Hi Stan, which version of Peaksight is running there? I don't see the equations in the 6.x users guide, but I think you should still have the initial version of the SXfive users guide somewhere there. The equations relevant to the Ancey method are given in the guide to Results. I have a pdf of the original paper from the famous St-Martin-d'Heres Summer School on Microanalysis and Scanning Electron Microscopy in 1978 if you need it. We also outlined the basic things in our IOP paper ( Jercinovic, M.J., Williams, M.L., Allaz, M.J., and Donovan, J.J. (2012) Trace analysis in EPMA. IOP Conference Series: Materials Science and Engineering 32 (J.L. Labar, C.T. Walker, F. Brisset, O. Dugne, and F. Robaut eds.). Institute of Physics Publishing, Bristol, UK. Doi:10.1088/1757-899X/32/1/012012. P.1-22).
I am not sure of the exact Goldstein equation Cameca might be using now, but I would presume it is the one used in Goldstein (1967) which is also outlined in the Goldstein et al textbook (editions 1-3, not v4!). You can also find the Ziebold approximation in that book also, which gives a result pretty similar to the Goldstein calculation. Might check on that implementation with Carl Henderson at Ametek.

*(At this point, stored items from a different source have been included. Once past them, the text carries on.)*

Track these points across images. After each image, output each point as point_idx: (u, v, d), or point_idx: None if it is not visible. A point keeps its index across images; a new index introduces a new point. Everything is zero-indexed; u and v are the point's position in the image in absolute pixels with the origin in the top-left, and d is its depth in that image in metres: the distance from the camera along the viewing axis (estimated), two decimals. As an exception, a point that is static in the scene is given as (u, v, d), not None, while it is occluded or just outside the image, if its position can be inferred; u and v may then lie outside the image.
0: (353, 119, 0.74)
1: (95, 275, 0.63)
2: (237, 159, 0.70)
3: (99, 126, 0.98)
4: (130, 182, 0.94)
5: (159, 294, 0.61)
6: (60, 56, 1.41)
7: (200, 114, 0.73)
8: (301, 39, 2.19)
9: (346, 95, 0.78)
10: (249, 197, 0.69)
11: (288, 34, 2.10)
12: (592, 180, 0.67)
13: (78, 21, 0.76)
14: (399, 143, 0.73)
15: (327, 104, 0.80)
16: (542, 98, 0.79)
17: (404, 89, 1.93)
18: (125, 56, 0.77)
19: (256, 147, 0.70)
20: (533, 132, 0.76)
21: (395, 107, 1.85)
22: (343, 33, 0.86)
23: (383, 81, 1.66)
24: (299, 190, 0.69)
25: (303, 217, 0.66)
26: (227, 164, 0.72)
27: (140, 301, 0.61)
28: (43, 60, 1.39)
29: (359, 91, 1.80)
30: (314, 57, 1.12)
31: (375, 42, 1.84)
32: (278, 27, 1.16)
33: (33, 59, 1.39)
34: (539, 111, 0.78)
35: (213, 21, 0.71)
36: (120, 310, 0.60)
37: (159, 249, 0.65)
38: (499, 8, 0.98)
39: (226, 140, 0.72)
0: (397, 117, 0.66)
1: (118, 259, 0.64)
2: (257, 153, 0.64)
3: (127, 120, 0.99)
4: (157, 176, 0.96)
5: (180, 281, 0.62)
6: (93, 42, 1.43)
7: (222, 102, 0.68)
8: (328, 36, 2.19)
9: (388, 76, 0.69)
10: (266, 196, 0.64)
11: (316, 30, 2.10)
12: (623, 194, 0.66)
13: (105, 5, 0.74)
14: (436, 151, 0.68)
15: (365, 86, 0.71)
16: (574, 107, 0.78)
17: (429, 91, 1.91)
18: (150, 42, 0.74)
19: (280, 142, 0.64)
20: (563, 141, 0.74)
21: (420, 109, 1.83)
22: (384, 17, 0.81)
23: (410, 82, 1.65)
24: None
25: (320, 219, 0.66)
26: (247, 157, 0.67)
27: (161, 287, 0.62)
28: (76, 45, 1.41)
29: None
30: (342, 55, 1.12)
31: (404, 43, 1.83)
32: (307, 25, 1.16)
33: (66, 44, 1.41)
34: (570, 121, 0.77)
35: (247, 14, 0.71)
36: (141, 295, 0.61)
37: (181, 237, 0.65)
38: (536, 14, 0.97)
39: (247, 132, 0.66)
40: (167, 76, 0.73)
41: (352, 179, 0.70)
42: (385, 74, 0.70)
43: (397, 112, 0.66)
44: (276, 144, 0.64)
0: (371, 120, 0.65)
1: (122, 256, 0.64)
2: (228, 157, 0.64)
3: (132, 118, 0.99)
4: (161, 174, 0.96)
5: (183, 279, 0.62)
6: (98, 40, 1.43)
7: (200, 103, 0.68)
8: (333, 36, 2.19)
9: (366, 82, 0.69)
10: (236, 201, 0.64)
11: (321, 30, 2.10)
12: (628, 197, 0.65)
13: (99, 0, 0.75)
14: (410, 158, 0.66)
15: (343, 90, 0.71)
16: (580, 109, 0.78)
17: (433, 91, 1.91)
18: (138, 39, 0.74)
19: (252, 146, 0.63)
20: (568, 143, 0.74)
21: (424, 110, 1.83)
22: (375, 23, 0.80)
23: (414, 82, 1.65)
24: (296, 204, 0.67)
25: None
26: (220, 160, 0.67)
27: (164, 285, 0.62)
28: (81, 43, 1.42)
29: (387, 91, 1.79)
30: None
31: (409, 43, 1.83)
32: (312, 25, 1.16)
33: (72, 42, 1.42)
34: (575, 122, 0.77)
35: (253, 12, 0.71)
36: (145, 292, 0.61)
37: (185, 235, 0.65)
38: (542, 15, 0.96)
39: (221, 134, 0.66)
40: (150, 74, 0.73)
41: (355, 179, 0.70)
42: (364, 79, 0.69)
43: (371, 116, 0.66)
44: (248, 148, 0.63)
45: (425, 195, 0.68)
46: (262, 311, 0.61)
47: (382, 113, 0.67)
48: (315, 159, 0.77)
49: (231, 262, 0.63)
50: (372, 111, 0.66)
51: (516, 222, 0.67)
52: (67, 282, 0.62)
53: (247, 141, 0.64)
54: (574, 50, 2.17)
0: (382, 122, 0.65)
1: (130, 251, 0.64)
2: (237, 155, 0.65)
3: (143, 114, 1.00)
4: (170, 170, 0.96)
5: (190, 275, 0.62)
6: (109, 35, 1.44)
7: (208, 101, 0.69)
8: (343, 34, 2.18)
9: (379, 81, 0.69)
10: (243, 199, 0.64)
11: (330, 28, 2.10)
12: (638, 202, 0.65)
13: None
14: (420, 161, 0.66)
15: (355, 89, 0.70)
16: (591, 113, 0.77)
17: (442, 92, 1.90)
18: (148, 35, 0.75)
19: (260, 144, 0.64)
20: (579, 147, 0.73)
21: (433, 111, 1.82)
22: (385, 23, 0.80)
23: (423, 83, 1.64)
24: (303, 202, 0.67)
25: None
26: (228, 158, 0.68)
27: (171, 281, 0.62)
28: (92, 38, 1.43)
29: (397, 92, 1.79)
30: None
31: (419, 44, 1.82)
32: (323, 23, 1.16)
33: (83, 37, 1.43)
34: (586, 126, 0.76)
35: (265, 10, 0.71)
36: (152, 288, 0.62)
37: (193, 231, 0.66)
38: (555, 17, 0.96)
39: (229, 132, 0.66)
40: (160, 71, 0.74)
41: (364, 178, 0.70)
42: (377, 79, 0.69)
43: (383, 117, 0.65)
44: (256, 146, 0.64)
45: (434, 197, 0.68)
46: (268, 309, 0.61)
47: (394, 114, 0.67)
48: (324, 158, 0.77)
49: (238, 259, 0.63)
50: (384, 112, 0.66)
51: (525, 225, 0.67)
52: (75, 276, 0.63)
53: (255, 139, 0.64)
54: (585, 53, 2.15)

Anyway, a lot of this depends importantly on the confidence level you need (to get the student's T value) and the number of measurements involved in the test. We like the statistics of the Ancey approach overall. Remember you are just manipulating X-ray counting statistics based on Poisson stats and relating that to concentration. The question of detectability is somewhat subjective (i.e. 3x the standard deviation of the background). This means the concept of "correct" is not so straightforward. Detection limit sounds like it should be a hard number, but it is really just a statistical estimate from a confidence envelope that makes no presumption of accuracy. When does a signal emerge from the noise? You can say probably this value or that value depending on your assumptions and how you define that magical signal level. I am just making this worse now, sorry. One thing for sure, these sorts of measurements imply that, as your peak intensity approaches the background intensity, the precision on the background measurement needs to be excellent. As you will see in the equations, the calculation of detection limit depends mostly on the precision of the background.